Senate Committee Clears EPA Nominee

Gina McCarthy's nomination to head the agency was passed on a party-line vote Thursday by the Environment and Public Works Committee after Ranking Member David Vitter and seven colleagues ended their brief boycott.

A 10-8 vote along party lines on May 16 by the U.S. Senate Committee on Environment and Public Works has moved the nomination of Gina McCarthy for EPA administrator to the full Senate for action. The committee's eight Republican members attended the hearing and voted against the nomination after they had refused to attend a hearing about it one week earlier.

Sen. David Vitter, R-La., the ranking member, agreed to attend the May 16 hearing after Bob Perciasepe, acting chief of EPA, wrote him a letter promising to address the transparency issues Vitter and his seven colleagues had raised.
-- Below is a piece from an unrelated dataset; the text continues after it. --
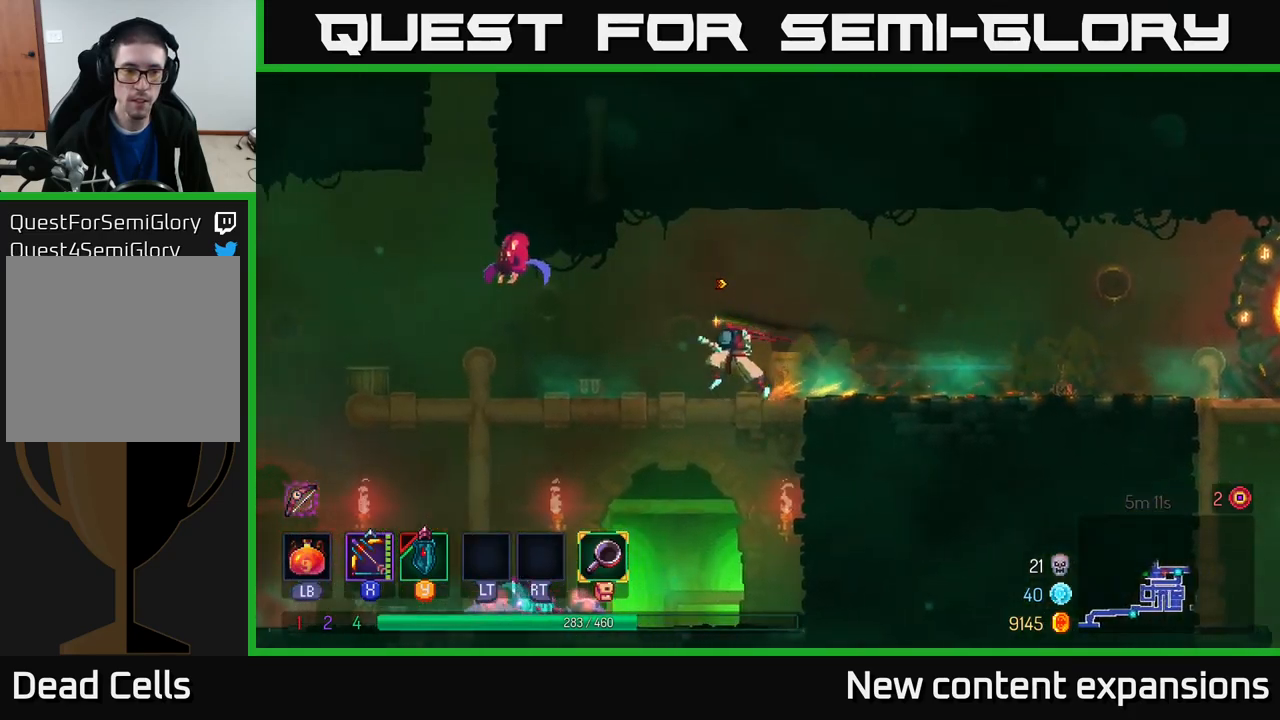
{"buttons": ["X"], "left_stick": "center", "right_stick": "center", "events": [[83, "X", "down"], [83, "left_stick", "center"]]}
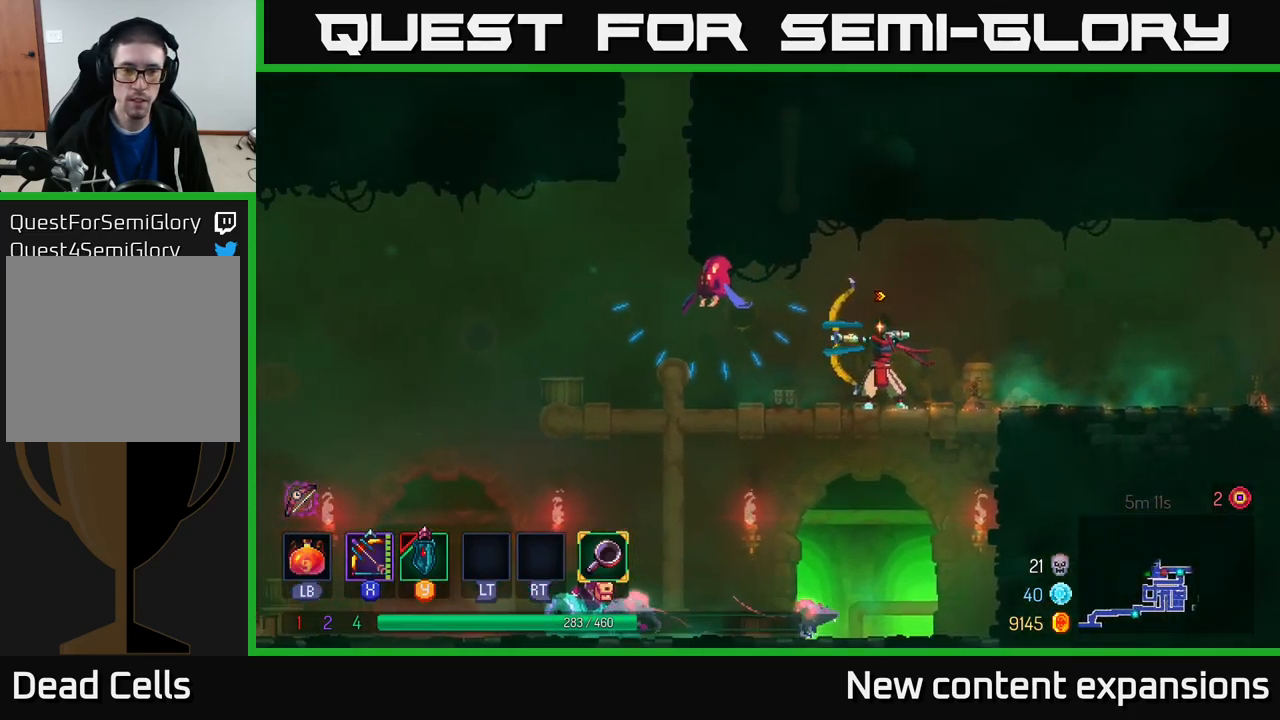
{"buttons": ["X"], "left_stick": "center", "right_stick": "center", "events": [[117, "X", "up"], [217, "X", "down"]]}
Vitter posted his letter telling Perciasepe that he will support McCarthy's nomination if she and the agency commit to specific actions on all five issues, which Vitter has described as focused "on openness and transparency."

The five transparency concerns he outlined are titled: FOIA failures, inconsistent e-mail practices and policies, transparency through data access, snapshot approach toward economic analysis doesn't work, and share 'intent to sue' notices with the public. Vitter had submitted more than 1,000 questions that McCarthy answered; the questions and answers are contained in a document filling 123 pages.

The nominee currently is assistant administrator for EPA's Office of Air and Radiation. Committee Chairman Sen. Barbara Boxer, D-Calif., has praised McCarthy as "a strong, bipartisan candidate [who] is the right person for the job at this critical time."

Among the questions and answers listed in the document are these:

Your predecessor indicated that the new automobile mandates would add "a little upfront" cost to cars. Yet in its own documents the federal government estimates that the additional cost for a new car will increase $3200 on average as a result of the mandate. How would you characterize that amount?
The estimated average additional cost of the vehicle in 2025 (estimated at $1800 over the 2016 standards, or about $3,000 over model year 2011) will be more than offset by an estimated $8,000 in fuel cost savings to the consumer over the lifetime of the vehicle.

Who should be primarily responsible for designing automobile mandates, EPA, DOT, or California?
EPA and DOT act under their respective statutory authorities, the Clean Air Act (CAA) and the Energy Policy and Conservation Act (EPCA) to promulgate vehicle emissions standards (CAA) and corporate fuel economy standards (EPCA). In the Clean Air Act, Congress included preemption waiver provisions allowing California to have a state new motor vehicle emissions program, provided certain statutory requirements are met.

How regressive are the costs imposed by environmental regulations? Has the agency ever examined that?
I have always been very sensitive to the costs of regulations and have worked hard to find flexibilities where I can that help us to achieve environmental and public health benefits at a lower cost. At the same time we must be sensitive to two other points. First, the costs imposed by pollution control standards are a small component of the overall costs of goods and services. For example, even with the MATS rule in place, electricity prices are projected to remain well within their historical range of variability. Other rules, such as our Light Duty Vehicle standards for GHG emissions, can actually save consumers money over the life of a vehicle. Second, we must also keep in mind that the impacts of pollution often fall heavily on lower income individuals and protecting them can help reduce costs for medical treatment and missed work. If confirmed, I commit to continue to be sensitive to both the costs and benefits of our regulations for all Americans, including lower income families.